I actually agree with Picasso. It's a great vehicle for indirect self-expression and can say so much that words can't, but writing a blog about something that happened in my life feels much more "releasing" than writing music that may or may not be influenced by whatever happened.


----------



## Ramako

With deliberate self-expression you say what you want to say: without it, you say what you never knew you had to say


----------



## jani

StevenOBrien said:


> I actually agree with Picasso. It's a great vehicle for indirect self-expression and can say so much that words can't, but writing a blog about something that happened in my life feels much more "releasing" than writing music that may or may not be influenced by whatever happened.


Well i depends about the person, music engages my emotions and imagination much more than Books& Visual art.

"If I could express the same thing with words as with music, I would, of course, use a verbal expression. Music is something autonomous and much richer. Music begins where the possibilities of language end. That is why I write music."

Jean Sibelius


----------



## MelloHero

jani said:


> "If I could express the same thing with words as with music, I would, of course, use a verbal expression. Music is something autonomous and much richer. Music begins where the possibilities of language end. That is why I write music."

#### [INFORMATION SUPPLIED]
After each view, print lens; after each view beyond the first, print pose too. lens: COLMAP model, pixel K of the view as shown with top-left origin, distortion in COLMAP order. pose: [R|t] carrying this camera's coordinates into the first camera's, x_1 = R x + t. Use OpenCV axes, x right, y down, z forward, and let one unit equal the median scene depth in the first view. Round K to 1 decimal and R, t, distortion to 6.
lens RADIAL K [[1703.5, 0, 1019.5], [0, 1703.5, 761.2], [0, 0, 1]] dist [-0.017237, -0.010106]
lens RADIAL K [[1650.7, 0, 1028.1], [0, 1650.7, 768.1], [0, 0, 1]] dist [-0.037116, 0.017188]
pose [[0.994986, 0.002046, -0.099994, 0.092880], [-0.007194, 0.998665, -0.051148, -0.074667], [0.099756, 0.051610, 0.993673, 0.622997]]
* * *
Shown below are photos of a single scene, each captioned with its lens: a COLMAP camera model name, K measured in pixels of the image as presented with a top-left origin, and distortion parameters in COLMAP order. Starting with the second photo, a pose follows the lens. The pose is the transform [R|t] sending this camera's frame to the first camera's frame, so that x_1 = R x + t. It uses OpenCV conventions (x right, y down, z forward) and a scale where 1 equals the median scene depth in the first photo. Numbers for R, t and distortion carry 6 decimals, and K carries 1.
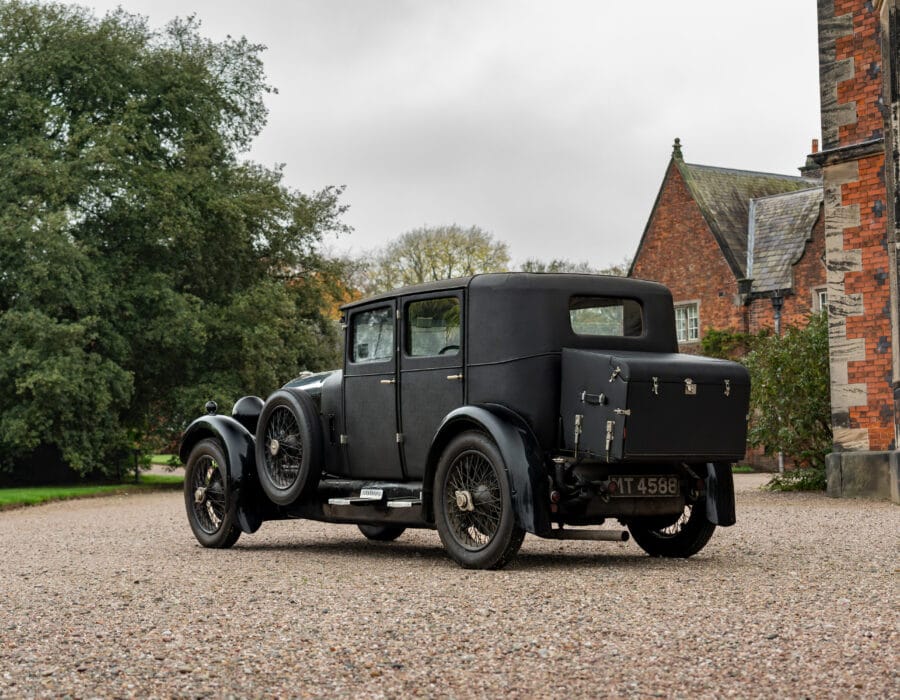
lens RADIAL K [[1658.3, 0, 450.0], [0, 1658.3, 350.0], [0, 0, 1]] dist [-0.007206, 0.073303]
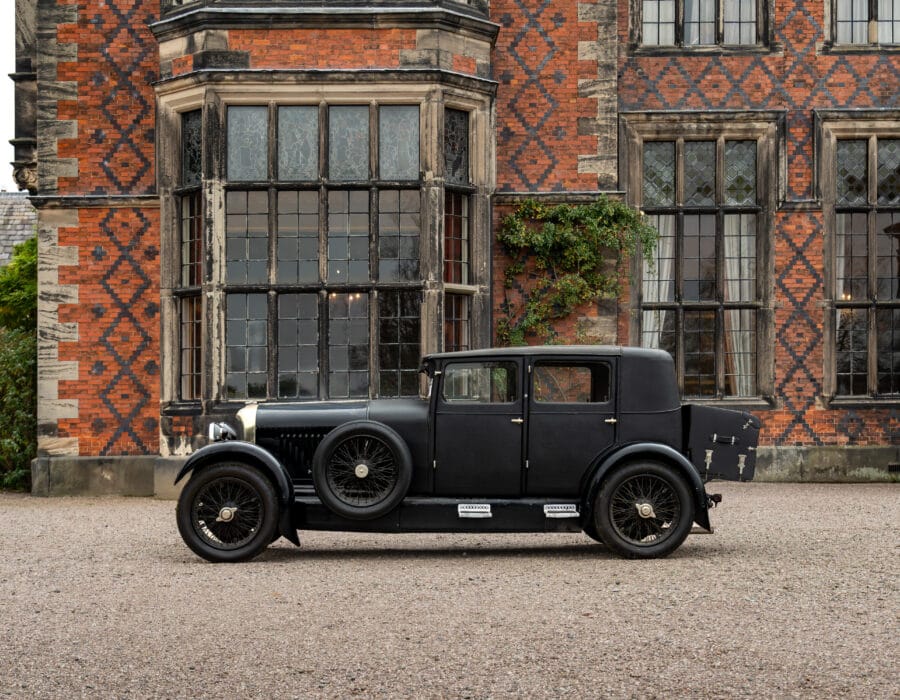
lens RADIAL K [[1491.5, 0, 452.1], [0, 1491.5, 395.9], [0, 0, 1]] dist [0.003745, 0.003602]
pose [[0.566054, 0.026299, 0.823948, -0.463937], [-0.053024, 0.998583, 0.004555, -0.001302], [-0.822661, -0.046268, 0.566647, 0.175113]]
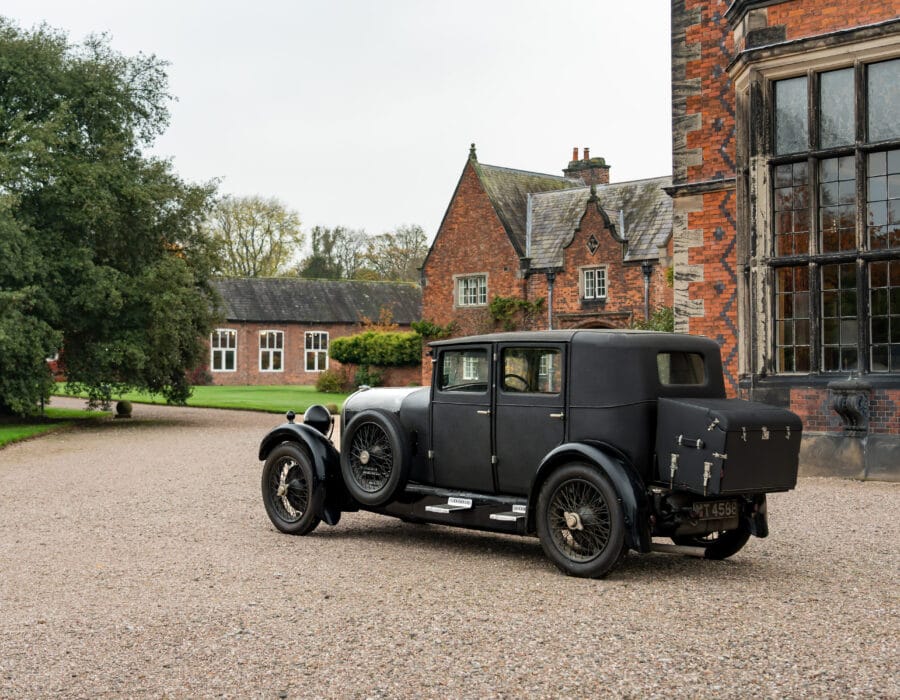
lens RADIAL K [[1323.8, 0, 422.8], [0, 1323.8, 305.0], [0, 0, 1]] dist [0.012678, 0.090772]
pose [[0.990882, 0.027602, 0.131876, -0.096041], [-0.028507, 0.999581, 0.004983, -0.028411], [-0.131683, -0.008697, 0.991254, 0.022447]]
...
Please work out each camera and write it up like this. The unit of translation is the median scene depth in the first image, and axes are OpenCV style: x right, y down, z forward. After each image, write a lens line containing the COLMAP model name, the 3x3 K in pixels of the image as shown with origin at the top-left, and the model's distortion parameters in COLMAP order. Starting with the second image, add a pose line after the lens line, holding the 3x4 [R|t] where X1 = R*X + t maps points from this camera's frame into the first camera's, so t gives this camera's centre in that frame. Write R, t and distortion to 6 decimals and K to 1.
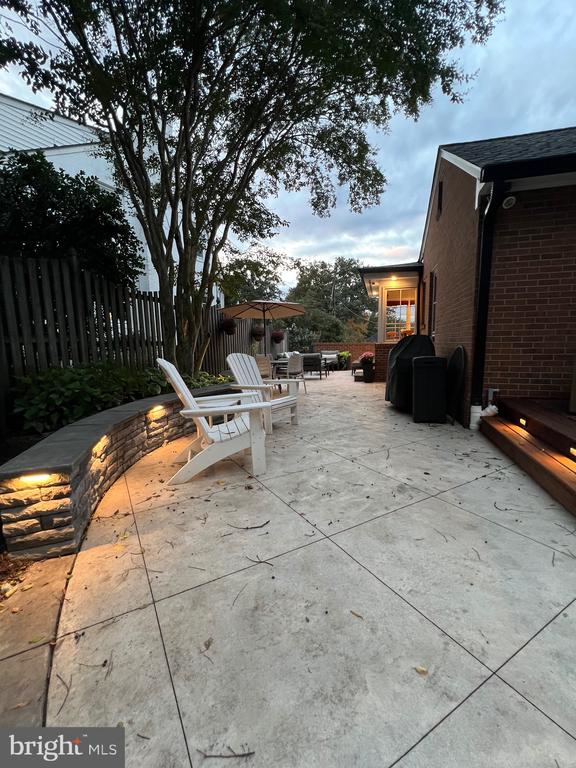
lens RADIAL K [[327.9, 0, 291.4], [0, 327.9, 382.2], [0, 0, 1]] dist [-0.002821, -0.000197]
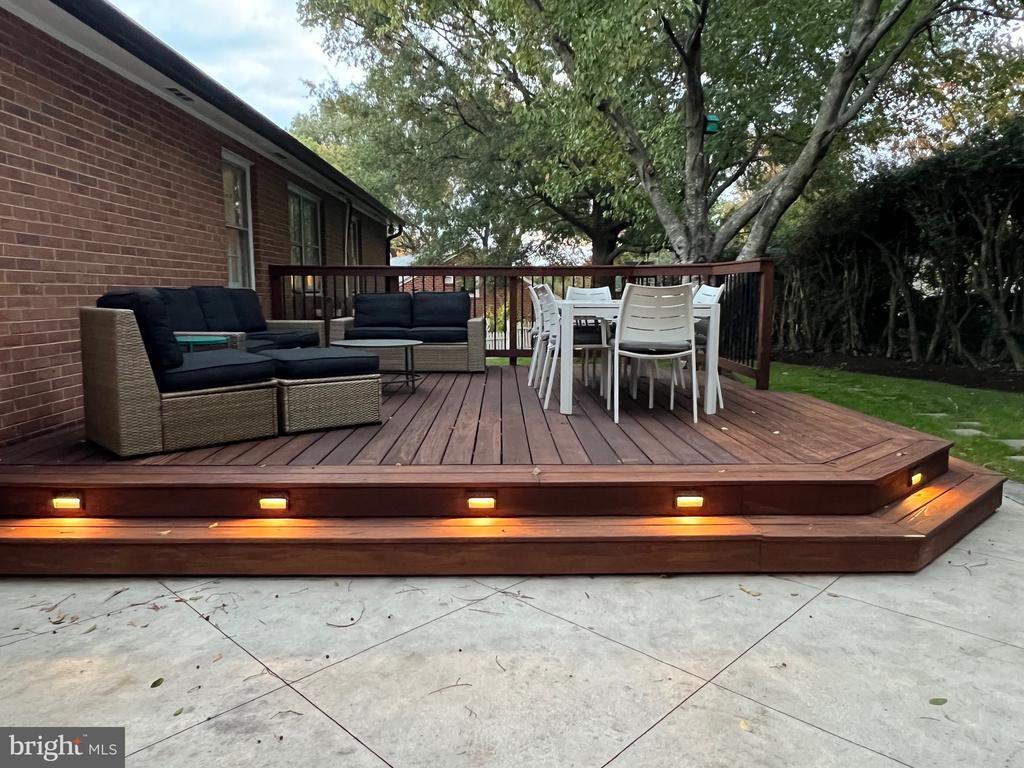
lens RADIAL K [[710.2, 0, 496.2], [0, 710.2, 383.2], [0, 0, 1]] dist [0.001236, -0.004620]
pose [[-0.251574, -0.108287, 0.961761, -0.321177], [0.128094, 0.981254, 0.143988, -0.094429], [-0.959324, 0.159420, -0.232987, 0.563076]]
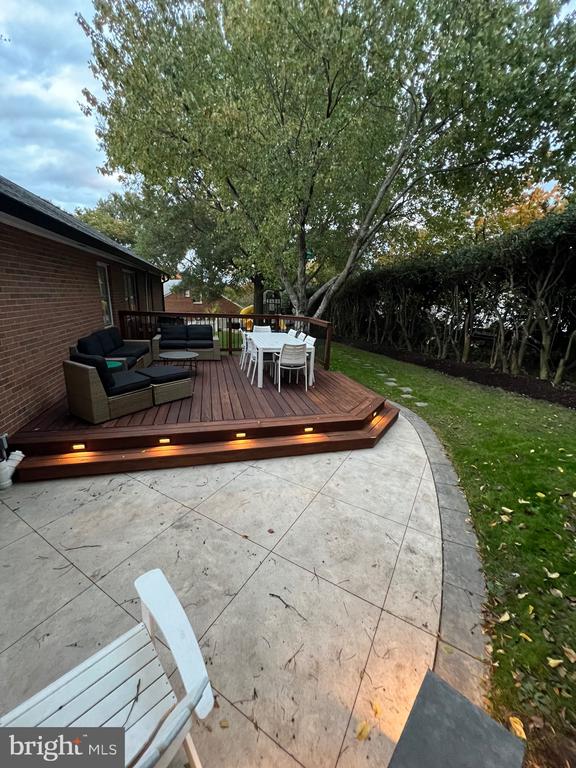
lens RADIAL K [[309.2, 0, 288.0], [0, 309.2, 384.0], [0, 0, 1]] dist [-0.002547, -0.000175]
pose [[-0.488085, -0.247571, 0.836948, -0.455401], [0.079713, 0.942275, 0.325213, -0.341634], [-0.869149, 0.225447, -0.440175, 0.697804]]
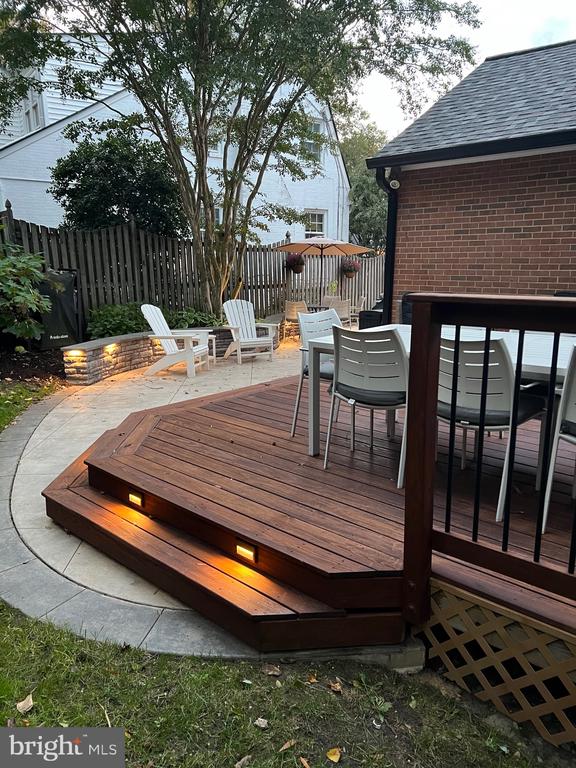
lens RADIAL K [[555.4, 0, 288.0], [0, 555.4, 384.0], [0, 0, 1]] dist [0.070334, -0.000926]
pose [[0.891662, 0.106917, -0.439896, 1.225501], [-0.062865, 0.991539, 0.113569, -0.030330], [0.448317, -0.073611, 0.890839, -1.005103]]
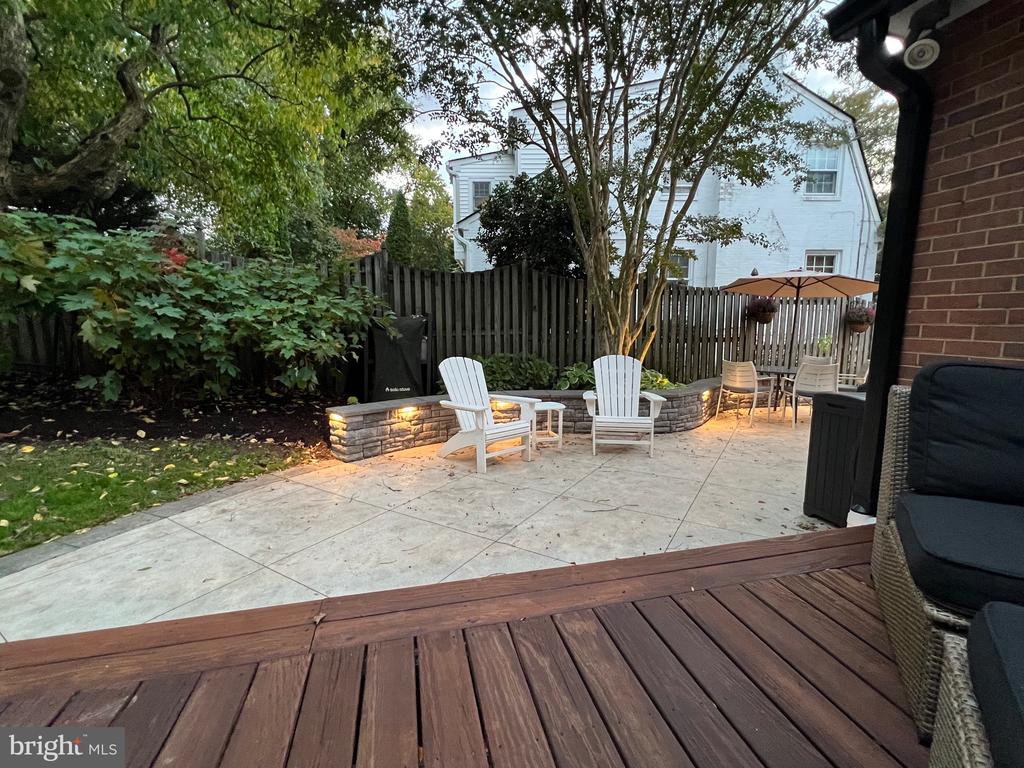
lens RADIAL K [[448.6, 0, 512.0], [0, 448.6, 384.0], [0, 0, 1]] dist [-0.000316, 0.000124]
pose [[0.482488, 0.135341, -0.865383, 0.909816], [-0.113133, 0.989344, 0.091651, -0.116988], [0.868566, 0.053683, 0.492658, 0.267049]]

#### [PROMPT 1]
Answer these about the forum thread on music and self-expression:
(a) In the first post, what feels more "releasing" than writing music?
(b) Who is credited with the quote that begins "If I could express the same thing with words"?
(c) According to jani, what does music engage more than books and visual art?
#### [PROMPT 2]
Carry on the forum thread on music and self-expression from its last line.
The material has nothing to do with what follows.

#### [TASK ANSWER 1]
(a) Writing a blog about something that happened in the writer's life.
(b) Jean Sibelius.
(c) Emotions and imagination.

#### [TASK ANSWER 2]
> 
> Jean Sibelius


That sounds a lot like Mahler, too: "If a composer could say what he wanted to say with words, he would not bother trying to say it with music."


----------



## Pizzicato

I must always to be happy to compose. When I'm in a negative mood my head feels to cluttered to compose.


----------



## etkearne

I am usually in a regular old mood when I compose, since I start at 10:00 am and end around 4:00 pm, and nothing usually ticks me off at such a blasé time of day. If I am truly upset about something, it is usually in the evening for some reason! So my composing time is over. Composing for many hours per day exhausts you by 4:00 p.m, so I don't go back to the drawing board.

But perhaps I will next time I get irritated, just to see what will occur...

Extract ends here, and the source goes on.